-- Task objective --
Copy out, word for word, everything from the line containing "scientific name: Trifolium pratense" down to the line containing "family: Gobiidae", both lines included. Leave the pictures out.

-- Supplied material --
## start

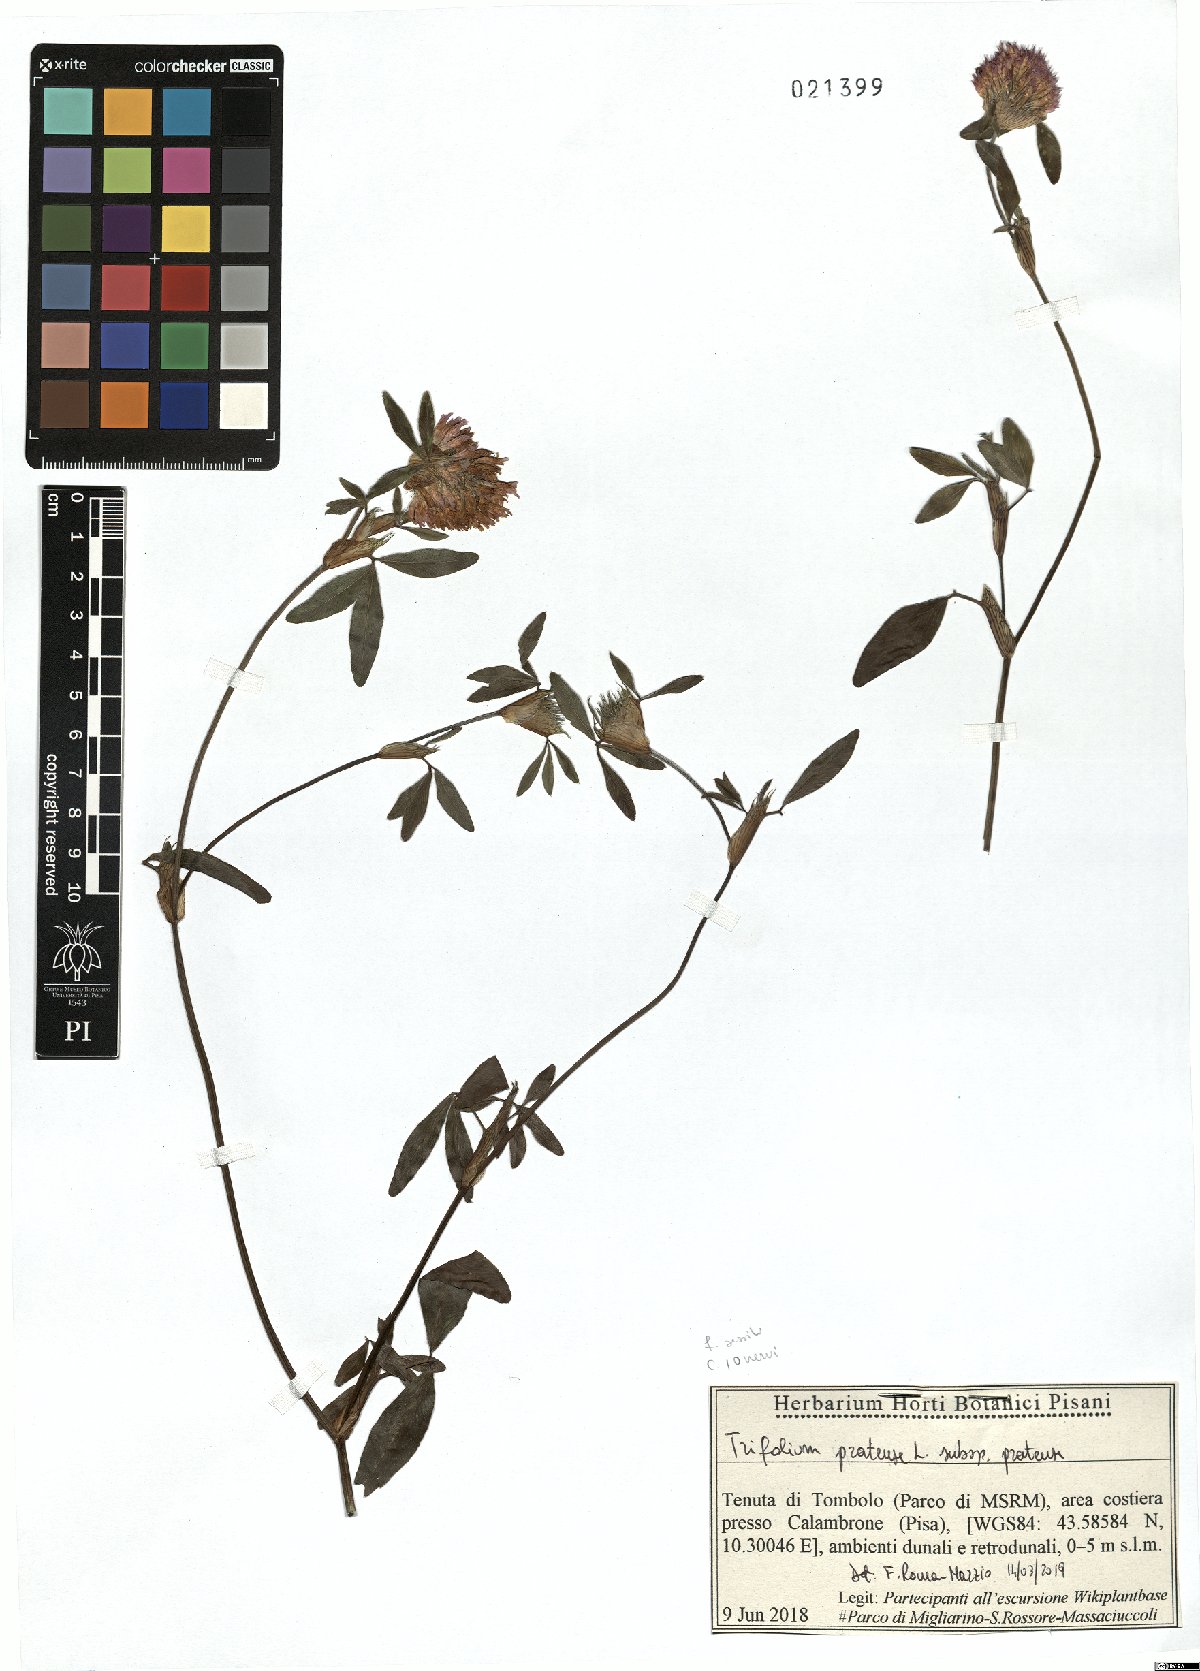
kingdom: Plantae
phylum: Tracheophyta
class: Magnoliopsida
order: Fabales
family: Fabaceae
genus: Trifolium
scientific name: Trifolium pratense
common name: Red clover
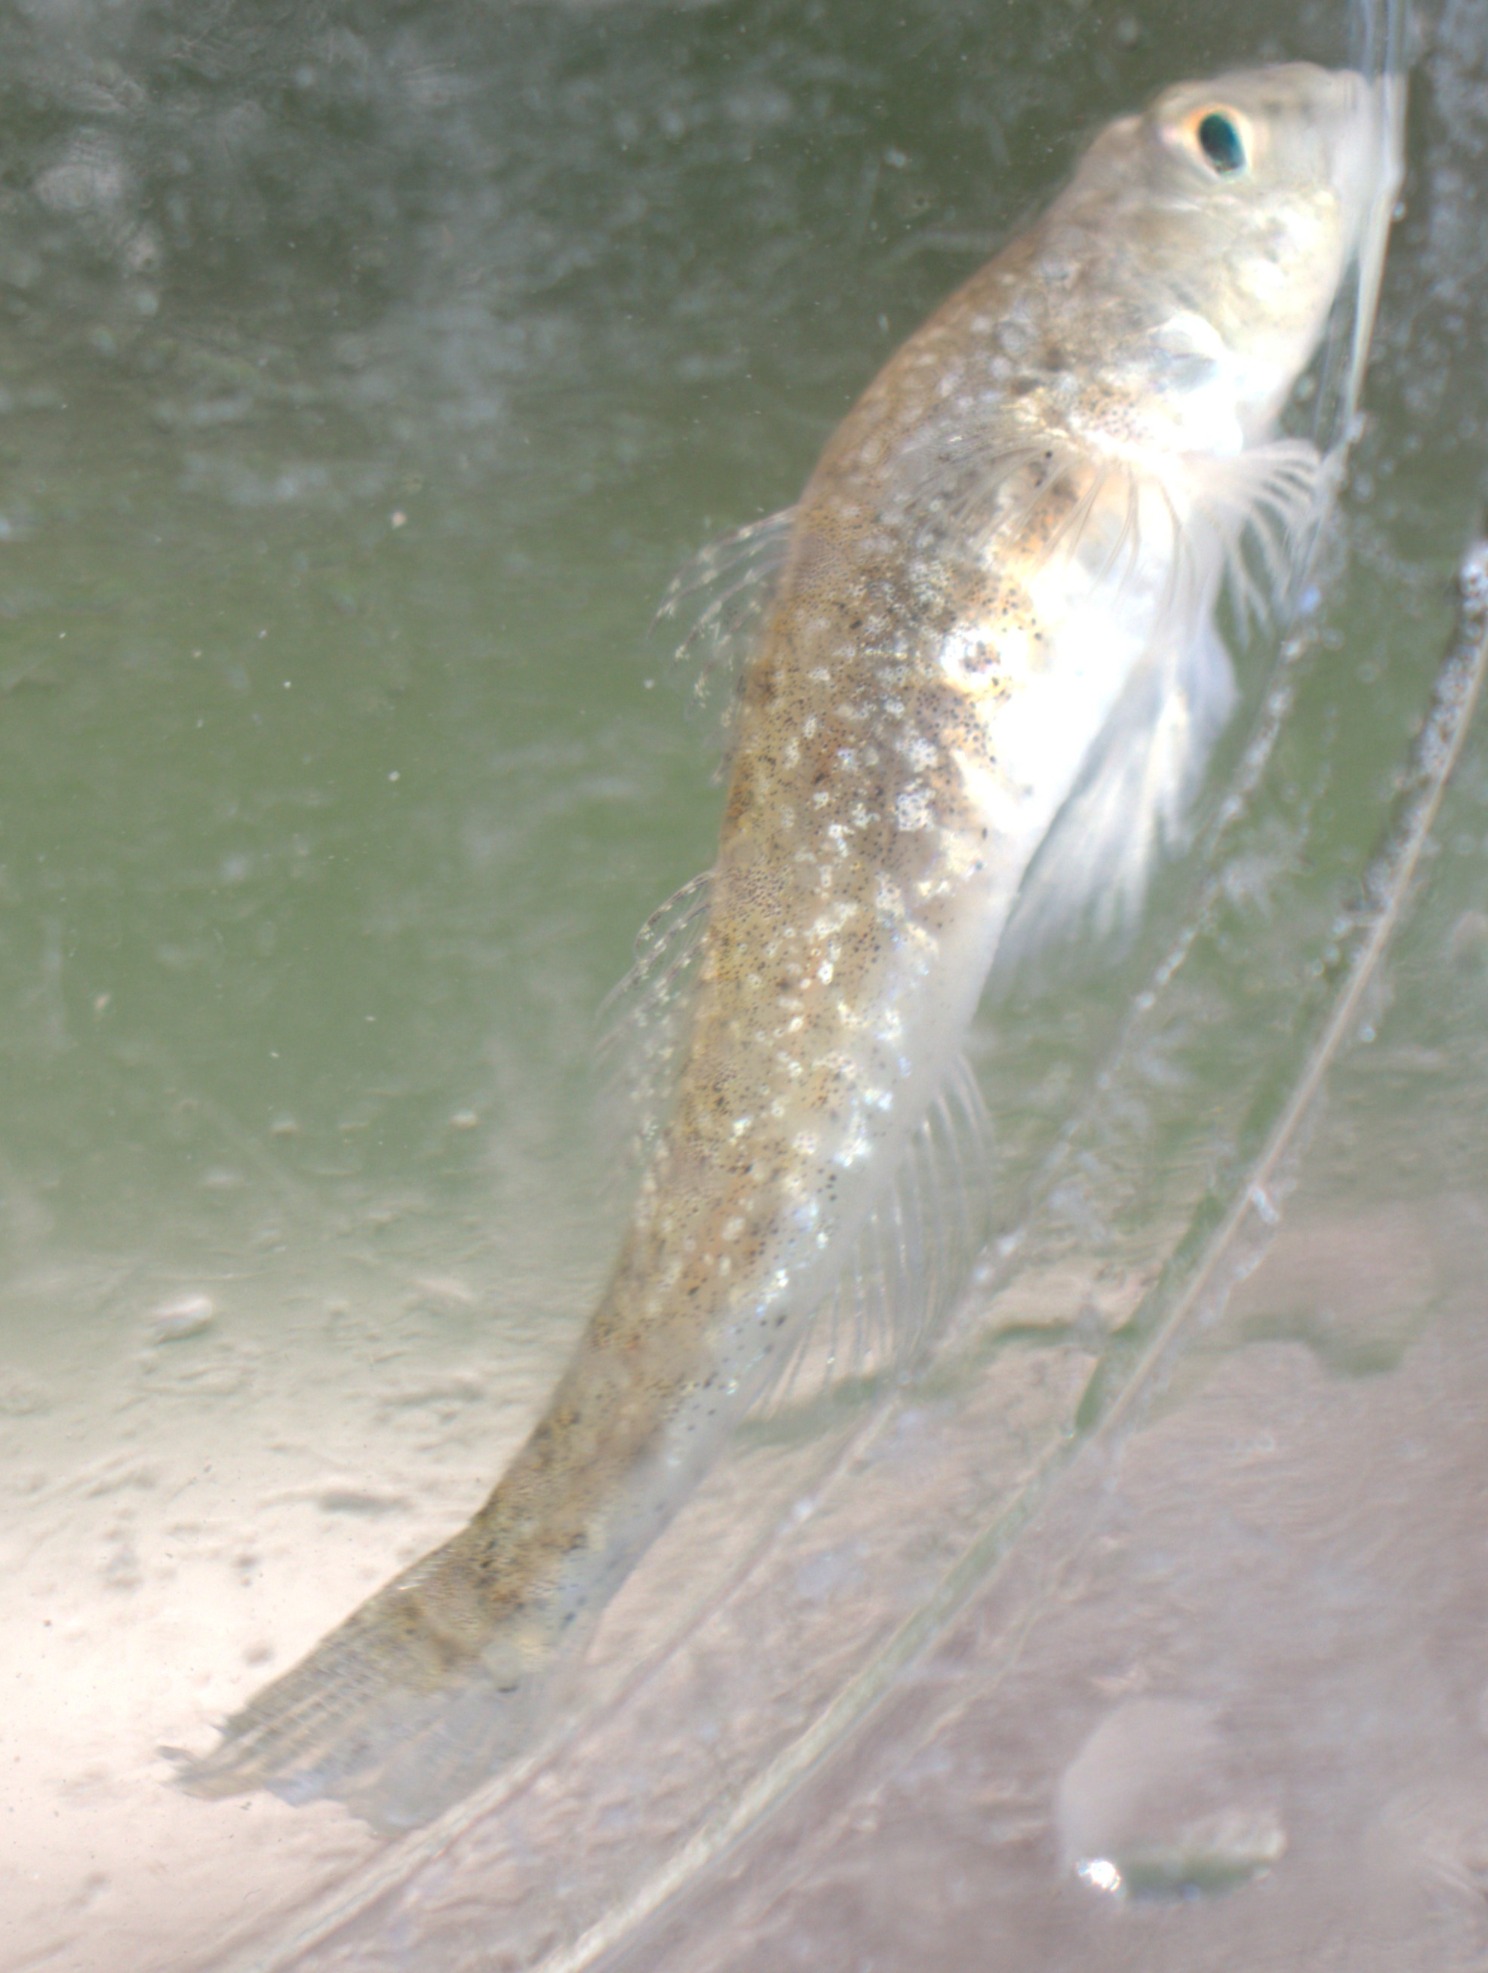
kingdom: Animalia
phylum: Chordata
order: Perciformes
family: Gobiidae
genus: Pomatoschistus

## end
## start

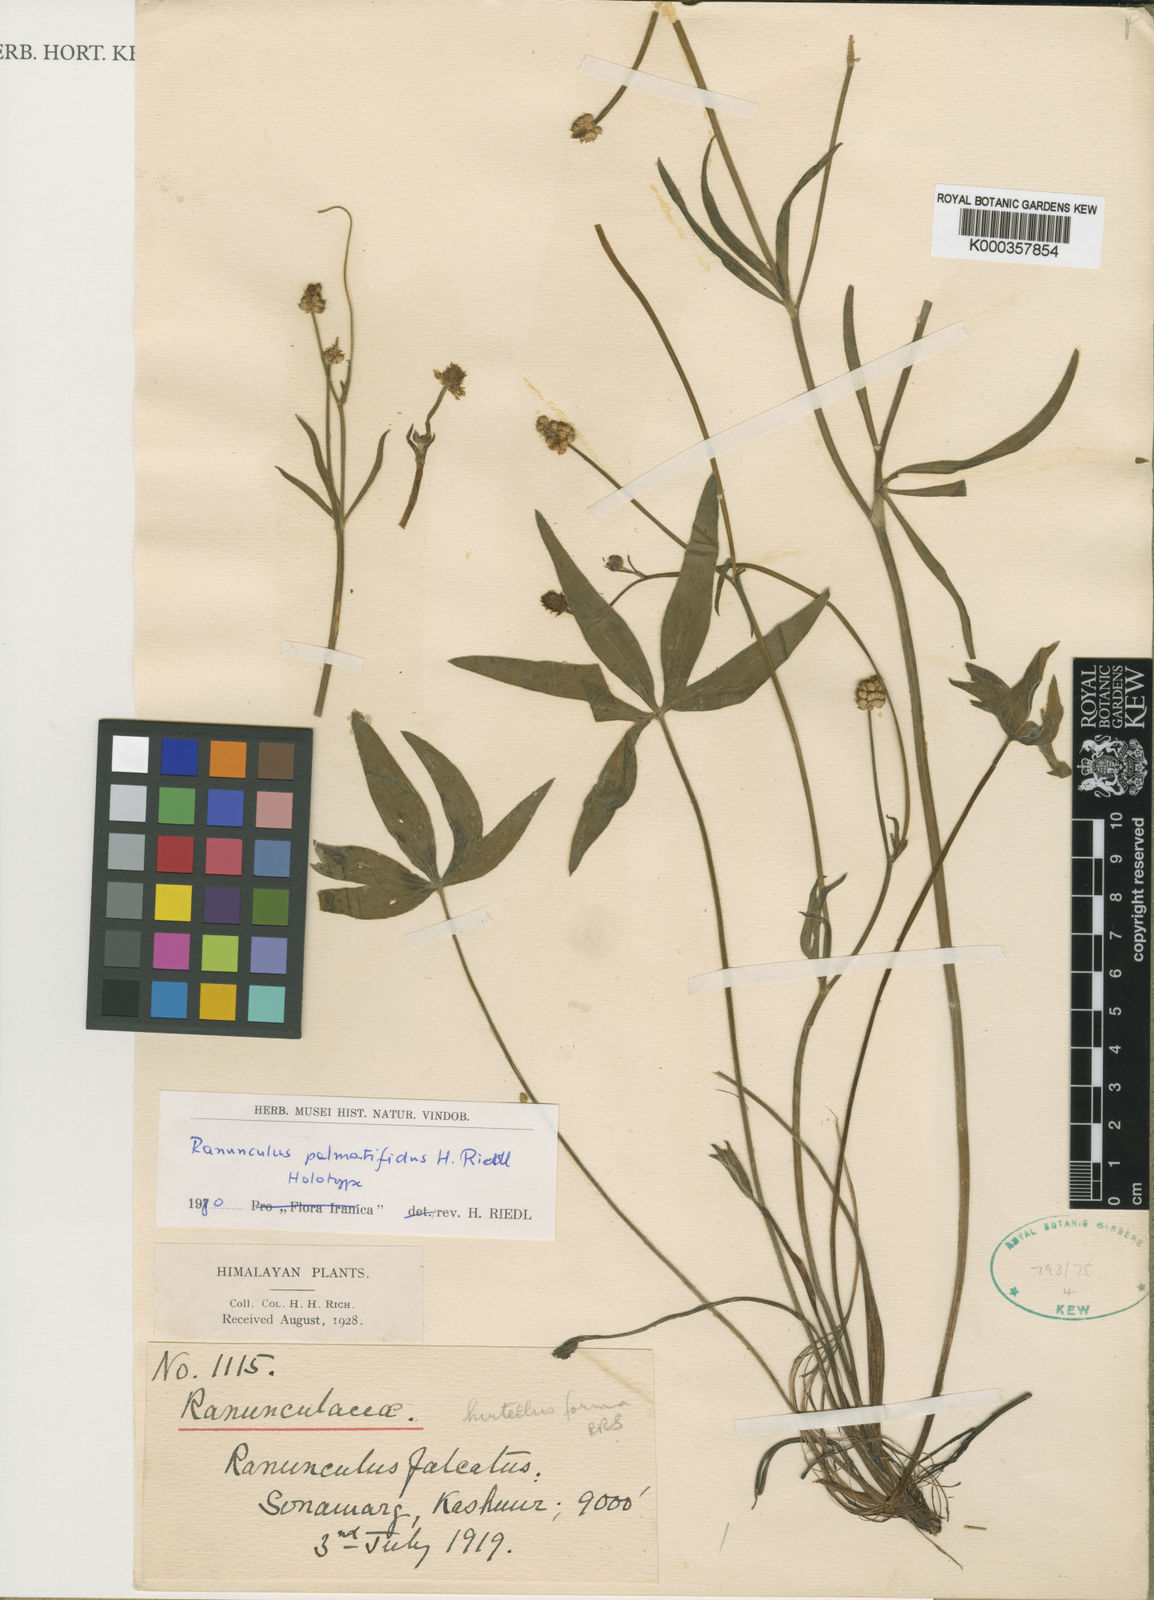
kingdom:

## end
## start

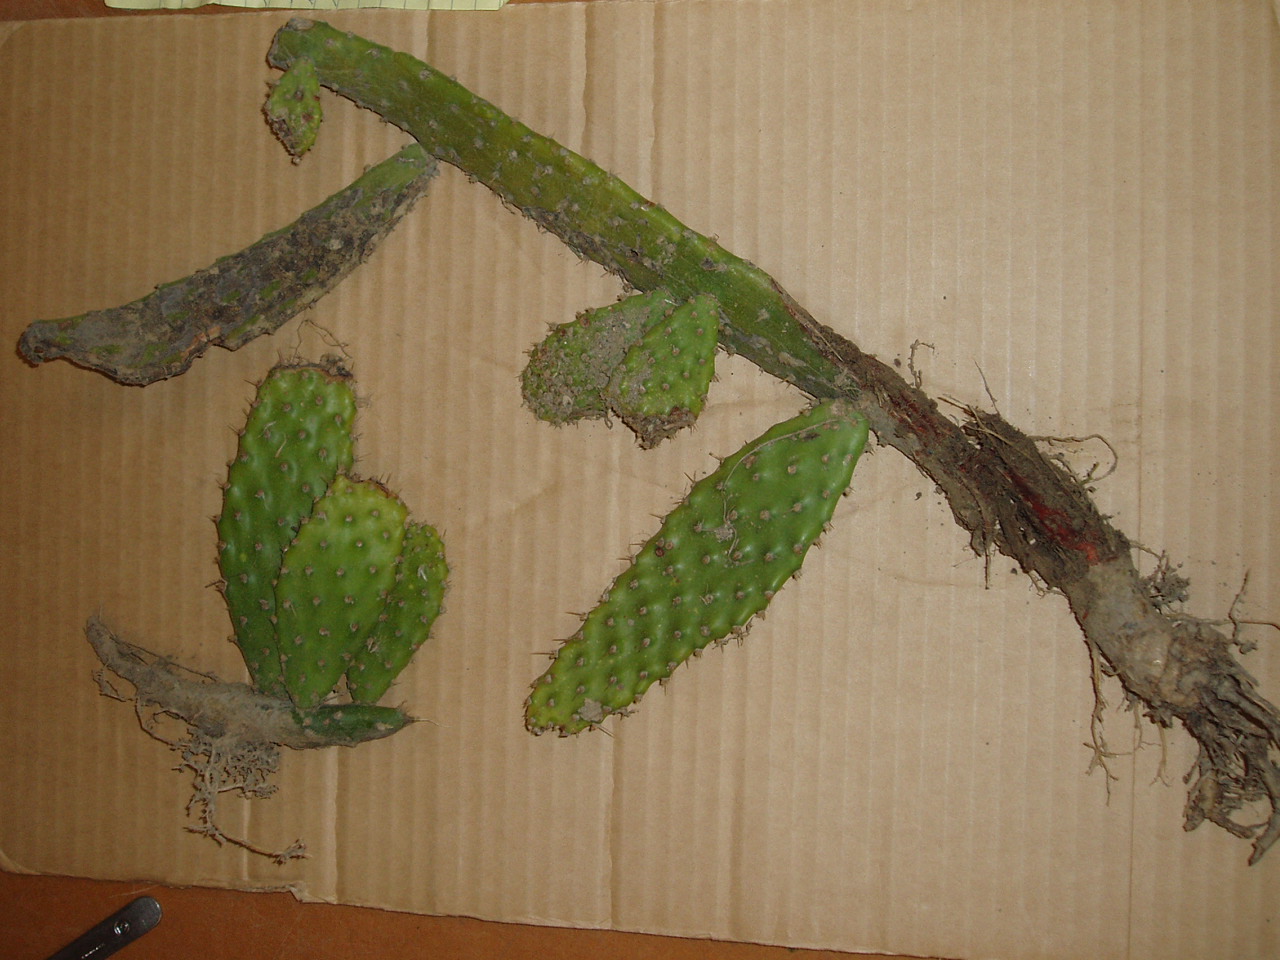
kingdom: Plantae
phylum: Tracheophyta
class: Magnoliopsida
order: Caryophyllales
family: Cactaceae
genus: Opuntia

## end

-- Answer for this exercise --
scientific name: Trifolium pratense
common name: Red clover
kingdom: Animalia
phylum: Chordata
order: Perciformes
family: Gobiidae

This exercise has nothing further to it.